_Page extract_.

Cluster DNS: bottleneck with ~1000 outbound connections per second

1,302 views
Skip to first unread message

Evan Jones

unread,
Oct 5, 2017, 1:47:07 PM10/5/17
to Kubernetes user discussion and Q&A
TL;DR: Kubernetes dnsPolicy: ClusterFirst can become a bottleneck with a high rate of outbound connections. It seems like the problem is filling the nf_conntrack table, causing client applications to fail to do DNS lookups. I resolved this problem by switching my application to dnsPolicy: Default, which provided much better performance for my application that does not need cluster DNS.

It seems like this is probably a "known" problem (see issues below), but I can't tell: Is there a solution being worked on for this? 

Thanks!


Details:

We were running a load generator, and were surprised to find that the aggregate rate did not increase as we added more instances and nodes to our cluster (GKE 1.7.6-gke.1). Eventually the application started getting errors like "Name or service not known" at surprisingly low rates, like ~1000 requests/second. Switching the application to dnsPolicy: Default resolved the issue.

I spent some time digging into this, and the problem is not the CPU utilization kube-dns / dnsmasq itself. On my small cluster of ~10 n1-standard-1 instances, I can get about 80000 cached DNS queries/second. I *think* the issue is that when there are enough machines talking to this single DNS server, it fills the nf_conntrack table, causing packets to get dropped, which I believe ends up rate limiting the clients. dmesg on the node that is running kube-dns shows a constant stream of:

[1124553.016331] nf_conntrack: table full, dropping packet
[1124553.021680] nf_conntrack: table full, dropping packet
[1124553.027024] nf_conntrack: table full, dropping packet
[1124553.032807] nf_conntrack: table full, dropping packet

It seems to me that this is a bottleneck for Kubernetes clusters, since by default all queries are directed to a small number of machines, which will then fill the connection tracking tables.

Is there a planned solution to this bottleneck? I was very surprised that *DNS* would be my bottleneck on a Kubernetes cluster, and at shockingly low rates.

_Available data_.
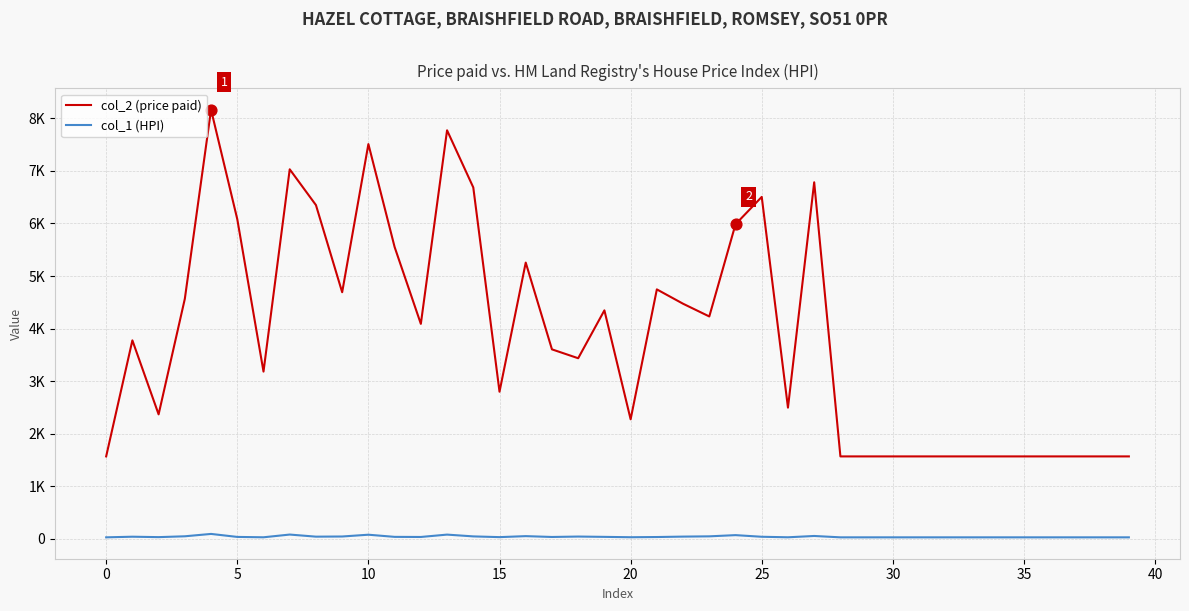

Does the chart have visible grid lines?

Yes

_Exercises_.
a) Condense the paragraph of the DNS thread that begins "I spent some time digging into this" into a short bulleted list that keeps its main facts.
b) Retype the passage of the DNS thread from "It seems like this" up to and including "resolved the issue.".
c) Decide whether each statement agrees with the DNS thread. Answer yes or no, and quote the deciding words of the thread.
(i) The cluster was running GKE 1.7.6-gke.1.
(ii) The author found that the CPU utilization of kube-dns / dnsmasq was the problem.
(iii) Switching the application to dnsPolicy: Default resolved the issue.

_Task-by-task results_.
a)
- The problem is not CPU utilization of kube-dns / dnsmasq.
- On a small cluster of about 10 n1-standard-1 instances, about 80000 cached DNS queries per second are possible.
- The suspected cause is that enough machines talking to the single DNS server fill the nf_conntrack table.
- Packets then get dropped, which the author believes ends up rate limiting the clients.
- dmesg on the node running kube-dns shows a constant stream of nf_conntrack messages.

b)
It seems like this is probably a "known" problem (see issues below), but I can't tell: Is there a solution being worked on for this? 

Thanks!


Details:

We were running a load generator, and were surprised to find that the aggregate rate did not increase as we added more instances and nodes to our cluster (GKE 1.7.6-gke.1). Eventually the application started getting errors like "Name or service not known" at surprisingly low rates, like ~1000 requests/second. Switching the application to dnsPolicy: Default resolved the issue.

c)
(i) Yes: "(GKE 1.7.6-gke.1)"
(ii) No: "the problem is not the CPU utilization kube-dns / dnsmasq itself"
(iii) Yes: "Switching the application to dnsPolicy: Default resolved the issue."